Hedgehogs, dragonflies and bees are among wildlife at risk due to big gaps in environmental protections following the UK’s departure from the EU, according to a new report.

Commissioned by The Wildlife Trusts, The Royal Society for the Protection of Birds (RSPB) and WWF, the study claims the UK faces losing regulations preventing hedgerows being cut during the nesting season and vital buffer strips from being ploughed or sprayed with pesticides.

Other regulations currently based in EU law, which safeguard ponds and protect carbon-locking bare soils from draining or blowing away, could also be lost, according to the report by the Institute for European Environmental Policy (IEEP).

The agriculture bill, set to be debated in the House of Commons on Monday, will see payment for the amount of land farmed replaced by a “public money for public goods” system whereby land managers are paid to protect wildlife, the environment and carbon storage.

While broadly welcomed by campaigners, they fear the new bill does not go far enough. As farmers lose direct payments under the common agricultural policy, critics say some EU regulations could also fall away.

These include specific protections for hedgerows, not cutting them during the breeding seasons and maintaining a buffer strip at their base to protect plants and safeguard species including yellowhammers, small mammals, pollinator insects and pond-dwelling amphibians.

As the bill stands, there are no domestic regulations to replace them, and nothing to indicate how any regulations, current and future, will be enforced, say critics.

The reports said a new system of regulation is needed.
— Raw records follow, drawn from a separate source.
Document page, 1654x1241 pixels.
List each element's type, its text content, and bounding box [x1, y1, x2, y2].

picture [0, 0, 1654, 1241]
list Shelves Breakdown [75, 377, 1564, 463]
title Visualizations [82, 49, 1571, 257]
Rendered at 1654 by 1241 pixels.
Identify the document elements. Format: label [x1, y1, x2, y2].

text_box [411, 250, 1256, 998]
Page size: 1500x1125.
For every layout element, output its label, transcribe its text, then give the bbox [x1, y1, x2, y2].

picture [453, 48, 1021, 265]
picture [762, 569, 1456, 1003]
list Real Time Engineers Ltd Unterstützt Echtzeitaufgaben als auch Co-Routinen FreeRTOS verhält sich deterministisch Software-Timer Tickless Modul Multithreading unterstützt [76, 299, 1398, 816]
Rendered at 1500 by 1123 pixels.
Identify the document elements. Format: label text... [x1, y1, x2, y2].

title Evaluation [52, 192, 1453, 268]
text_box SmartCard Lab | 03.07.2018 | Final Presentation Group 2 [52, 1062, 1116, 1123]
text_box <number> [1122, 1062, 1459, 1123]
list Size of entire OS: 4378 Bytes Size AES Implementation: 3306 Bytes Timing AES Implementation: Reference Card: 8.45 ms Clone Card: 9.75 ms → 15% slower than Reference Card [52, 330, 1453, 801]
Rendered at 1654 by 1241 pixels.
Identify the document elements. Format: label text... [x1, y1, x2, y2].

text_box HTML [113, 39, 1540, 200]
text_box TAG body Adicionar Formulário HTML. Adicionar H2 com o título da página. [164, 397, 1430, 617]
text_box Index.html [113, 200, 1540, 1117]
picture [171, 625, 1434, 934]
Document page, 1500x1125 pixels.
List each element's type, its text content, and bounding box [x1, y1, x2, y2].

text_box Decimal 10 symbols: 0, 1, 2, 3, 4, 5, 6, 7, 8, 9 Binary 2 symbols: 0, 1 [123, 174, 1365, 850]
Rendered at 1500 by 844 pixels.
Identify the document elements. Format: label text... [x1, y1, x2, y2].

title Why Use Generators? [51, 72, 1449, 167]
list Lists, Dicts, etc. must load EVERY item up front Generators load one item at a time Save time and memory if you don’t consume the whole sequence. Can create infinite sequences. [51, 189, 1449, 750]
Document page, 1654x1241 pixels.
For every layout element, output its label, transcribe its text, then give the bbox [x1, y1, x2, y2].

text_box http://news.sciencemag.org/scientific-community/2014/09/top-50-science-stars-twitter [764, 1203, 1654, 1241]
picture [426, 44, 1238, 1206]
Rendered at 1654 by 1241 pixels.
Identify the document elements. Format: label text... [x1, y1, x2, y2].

The three wildlife charities want the new Office for Environmental Protection (OEP), which replaces European oversight of environmental protections, to have powers to police and implement regulations, and all farmers to comply irrespective of whether they receive public funding.

Ellie Brodie, from The Wildlife Trusts, said: “We’re really concerned that the agriculture bill does not contain the regulation that’s so desperately needed and nature will continue to take the rap.”

“Gaps must be filled and enforcement must be strengthened if we’re to address the nature crisis and climate emergency.”

Tom Lancaster, of the RSPB, said: “The agriculture bill includes vital new powers to pay farmers to restore nature, but is silent on the rules and regulations for farming in the future. With the change that Brexit will bring, this presents real risks to our soils and hedgerows, and the nature that depends on them.”

Debbie Tripley, of the WWF, said: “Unless the government starts plugging the gaps left by EU regulation, our soils, hedgerows and the wildlife that depends on them are at risk”.

A spokeswoman for the Department for Environment, Food and Rural Affairs (Defra), said: “We will continue to be a world leader on the environment as we leave the EU and both the agriculture bill and the environment bill are a crucial part of that.

“We will not lower the exceptionally high environmental standards we already hold. In fact, leaving the EU means we can transform British agriculture to reward farmers for enhancing the environment, tackling climate change and protecting our wildlife for future generations.”